Chłopak z przerażeniem Przysunął się do dziadka, a drżącą dłonią dotknął rany. Jego całe ciało drżało jak w gorączce. Tobiasz mógł tylko próbować wyobrażać sobie co musiał czuć. Milczał choć miał ochotę błagać dzieciaka aby założył pierścienie. Ale nie mógł. To musiała być decyzja chłopca. Musiał to zrobić dobrowolnie. I Tobiasz wiedział, że jego magia będzie walczyć. Magia nie lubi być ograniczana. I choć umysł chłopca nie wiedział czym są pierścienie jego magia musiała to wyczuwać. Trwali w tym dziwnym spektaklu bardzo długo. Aż w końcu Chłopiec odsunął się, dotknął pierścieni delikatnie je muskając opuszkami palców. I w końcu je założył. Dwie obręcze niczym kajdany zapłonęły czerwienia na nadgarstkach nastolatka. Chłopiec skulił się chowając dłonie.

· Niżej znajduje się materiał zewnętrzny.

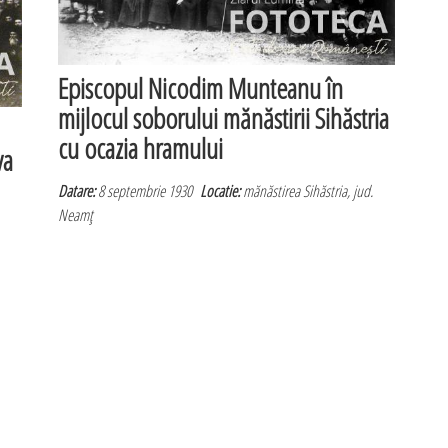
Episcopul Nicodim Munteanu în
mijlocul soborului mănăstirii Sihăstria
cu ocazia hramului
va
Datare:
8 septembrie 1930
Locatie:
mănăstirea Sihăstria, jud.
Neamţ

W tomach przesłanych przez Dumbledora było opisane, że założenie pierścieni wywołuje fizyczny ból podobny do tego odczuwanego przy oparzeniach. Zniewolona magia parzyła czarodzieja. Według ksiąg Chłopiec powinien wyć z bólu, a on jedynie zwinął się w pozycji embrionalnej, a jego chudymi ramionami wstrząsał wstrzymywany płacz.
Wyzwolony z zaklęć Severus dopadł chłopca wtulając drobne ciało do swojej piersi.
- Wynoś się! – wrzasnął na ojca z furią w oczach. Tobiasz nie mając wyjścia opuścił pokój. Wiedząc, że Severus nie pozwoli mu już zbliżyć się do chłopca.